— Data extract —

<<<<

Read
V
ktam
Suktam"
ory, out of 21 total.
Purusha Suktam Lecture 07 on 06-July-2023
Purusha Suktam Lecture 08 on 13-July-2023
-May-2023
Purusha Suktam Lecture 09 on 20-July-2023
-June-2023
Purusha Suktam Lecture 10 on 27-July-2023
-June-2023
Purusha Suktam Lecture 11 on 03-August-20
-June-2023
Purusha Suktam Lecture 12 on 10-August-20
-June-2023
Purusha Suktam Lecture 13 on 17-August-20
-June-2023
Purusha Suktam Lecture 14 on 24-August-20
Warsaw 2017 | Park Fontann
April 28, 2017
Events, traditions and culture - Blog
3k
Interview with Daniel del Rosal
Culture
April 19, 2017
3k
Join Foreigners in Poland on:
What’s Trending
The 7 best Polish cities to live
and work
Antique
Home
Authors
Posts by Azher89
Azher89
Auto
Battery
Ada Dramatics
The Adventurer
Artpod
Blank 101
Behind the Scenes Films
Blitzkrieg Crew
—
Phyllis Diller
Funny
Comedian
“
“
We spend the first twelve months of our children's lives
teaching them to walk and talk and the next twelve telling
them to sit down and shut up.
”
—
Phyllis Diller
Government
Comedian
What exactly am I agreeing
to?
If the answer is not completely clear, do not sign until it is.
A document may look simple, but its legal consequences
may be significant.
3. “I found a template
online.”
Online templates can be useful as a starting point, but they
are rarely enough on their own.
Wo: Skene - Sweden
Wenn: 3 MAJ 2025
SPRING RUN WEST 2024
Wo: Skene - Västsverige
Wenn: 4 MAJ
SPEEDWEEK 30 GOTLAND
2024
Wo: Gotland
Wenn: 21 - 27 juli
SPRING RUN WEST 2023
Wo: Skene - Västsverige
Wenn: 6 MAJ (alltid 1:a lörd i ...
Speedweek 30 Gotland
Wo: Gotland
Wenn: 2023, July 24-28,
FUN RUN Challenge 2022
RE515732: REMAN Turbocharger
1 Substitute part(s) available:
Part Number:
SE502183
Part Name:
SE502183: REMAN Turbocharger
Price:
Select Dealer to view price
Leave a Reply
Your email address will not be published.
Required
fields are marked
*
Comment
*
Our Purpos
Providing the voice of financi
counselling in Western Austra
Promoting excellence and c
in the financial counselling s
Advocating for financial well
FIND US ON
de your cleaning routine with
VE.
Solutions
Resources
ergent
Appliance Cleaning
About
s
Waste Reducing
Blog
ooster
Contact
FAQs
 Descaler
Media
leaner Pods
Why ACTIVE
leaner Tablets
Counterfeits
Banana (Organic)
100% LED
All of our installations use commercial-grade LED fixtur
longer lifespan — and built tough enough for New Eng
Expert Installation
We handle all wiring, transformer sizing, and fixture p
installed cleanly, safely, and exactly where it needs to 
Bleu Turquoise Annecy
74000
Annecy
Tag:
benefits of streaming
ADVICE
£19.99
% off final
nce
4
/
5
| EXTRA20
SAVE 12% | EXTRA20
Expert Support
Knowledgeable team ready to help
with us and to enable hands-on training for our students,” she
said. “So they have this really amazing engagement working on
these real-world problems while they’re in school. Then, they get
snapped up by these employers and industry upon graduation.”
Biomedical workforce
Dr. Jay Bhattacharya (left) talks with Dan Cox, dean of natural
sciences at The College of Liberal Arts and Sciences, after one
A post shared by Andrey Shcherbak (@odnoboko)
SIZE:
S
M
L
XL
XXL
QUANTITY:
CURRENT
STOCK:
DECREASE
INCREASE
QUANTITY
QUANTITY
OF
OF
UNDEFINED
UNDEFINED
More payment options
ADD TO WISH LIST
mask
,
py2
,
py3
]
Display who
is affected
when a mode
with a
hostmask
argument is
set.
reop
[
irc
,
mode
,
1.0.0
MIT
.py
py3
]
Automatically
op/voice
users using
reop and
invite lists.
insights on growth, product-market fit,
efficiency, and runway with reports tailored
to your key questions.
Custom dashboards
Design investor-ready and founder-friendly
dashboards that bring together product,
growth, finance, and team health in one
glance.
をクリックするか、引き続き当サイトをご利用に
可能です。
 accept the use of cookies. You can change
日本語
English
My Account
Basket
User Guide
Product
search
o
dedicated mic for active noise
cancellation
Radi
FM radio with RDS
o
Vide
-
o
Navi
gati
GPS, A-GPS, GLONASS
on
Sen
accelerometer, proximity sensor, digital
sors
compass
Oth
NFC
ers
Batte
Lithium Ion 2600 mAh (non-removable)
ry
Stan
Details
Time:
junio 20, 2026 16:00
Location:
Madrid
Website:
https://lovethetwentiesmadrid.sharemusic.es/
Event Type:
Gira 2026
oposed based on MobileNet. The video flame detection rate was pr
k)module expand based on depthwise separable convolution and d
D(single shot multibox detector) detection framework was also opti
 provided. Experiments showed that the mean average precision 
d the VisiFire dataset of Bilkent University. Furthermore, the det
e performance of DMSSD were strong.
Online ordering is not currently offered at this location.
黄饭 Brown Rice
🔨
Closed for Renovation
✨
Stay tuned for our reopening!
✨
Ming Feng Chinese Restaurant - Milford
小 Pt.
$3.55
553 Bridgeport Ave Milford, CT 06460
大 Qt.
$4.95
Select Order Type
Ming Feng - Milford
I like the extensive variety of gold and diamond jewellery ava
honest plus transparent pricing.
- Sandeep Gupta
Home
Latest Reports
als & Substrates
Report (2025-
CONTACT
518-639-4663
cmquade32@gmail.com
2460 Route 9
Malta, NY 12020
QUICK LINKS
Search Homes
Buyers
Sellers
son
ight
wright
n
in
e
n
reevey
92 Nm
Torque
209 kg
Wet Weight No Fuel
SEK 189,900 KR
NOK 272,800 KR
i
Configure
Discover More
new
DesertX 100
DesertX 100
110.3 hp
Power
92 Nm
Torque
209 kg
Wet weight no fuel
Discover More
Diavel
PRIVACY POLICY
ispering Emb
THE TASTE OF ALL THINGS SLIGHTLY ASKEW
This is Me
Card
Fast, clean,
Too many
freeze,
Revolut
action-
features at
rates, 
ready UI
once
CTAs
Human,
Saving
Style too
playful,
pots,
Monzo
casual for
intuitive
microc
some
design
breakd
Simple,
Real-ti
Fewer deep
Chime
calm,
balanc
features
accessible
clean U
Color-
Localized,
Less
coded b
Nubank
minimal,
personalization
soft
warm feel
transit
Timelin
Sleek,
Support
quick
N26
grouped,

>>>>

— Exercise requirements —
Within the listing above, extract exactly the lines from the line with "longer lifespan —" to the line with "d the VisiFire", the two named lines included, and no others.

— Response area —
longer lifespan — and built tough enough for New Eng
Expert Installation
We handle all wiring, transformer sizing, and fixture p
installed cleanly, safely, and exactly where it needs to 
Bleu Turquoise Annecy
74000
Annecy
Tag:
benefits of streaming
ADVICE
£19.99
% off final
nce
4
/
5
| EXTRA20
SAVE 12% | EXTRA20
Expert Support
Knowledgeable team ready to help
with us and to enable hands-on training for our students,” she
said. “So they have this really amazing engagement working on
these real-world problems while they’re in school. Then, they get
snapped up by these employers and industry upon graduation.”
Biomedical workforce
Dr. Jay Bhattacharya (left) talks with Dan Cox, dean of natural
sciences at The College of Liberal Arts and Sciences, after one
A post shared by Andrey Shcherbak (@odnoboko)
SIZE:
S
M
L
XL
XXL
QUANTITY:
CURRENT
STOCK:
DECREASE
INCREASE
QUANTITY
QUANTITY
OF
OF
UNDEFINED
UNDEFINED
More payment options
ADD TO WISH LIST
mask
,
py2
,
py3
]
Display who
is affected
when a mode
with a
hostmask
argument is
set.
reop
[
irc
,
mode
,
1.0.0
MIT
.py
py3
]
Automatically
op/voice
users using
reop and
invite lists.
insights on growth, product-market fit,
efficiency, and runway with reports tailored
to your key questions.
Custom dashboards
Design investor-ready and founder-friendly
dashboards that bring together product,
growth, finance, and team health in one
glance.
をクリックするか、引き続き当サイトをご利用に
可能です。
 accept the use of cookies. You can change
日本語
English
My Account
Basket
User Guide
Product
search
o
dedicated mic for active noise
cancellation
Radi
FM radio with RDS
o
Vide
-
o
Navi
gati
GPS, A-GPS, GLONASS
on
Sen
accelerometer, proximity sensor, digital
sors
compass
Oth
NFC
ers
Batte
Lithium Ion 2600 mAh (non-removable)
ry
Stan
Details
Time:
junio 20, 2026 16:00
Location:
Madrid
Website:
https://lovethetwentiesmadrid.sharemusic.es/
Event Type:
Gira 2026
oposed based on MobileNet. The video flame detection rate was pr
k)module expand based on depthwise separable convolution and d
D(single shot multibox detector) detection framework was also opti
 provided. Experiments showed that the mean average precision 
d the VisiFire dataset of Bilkent University. Furthermore, the det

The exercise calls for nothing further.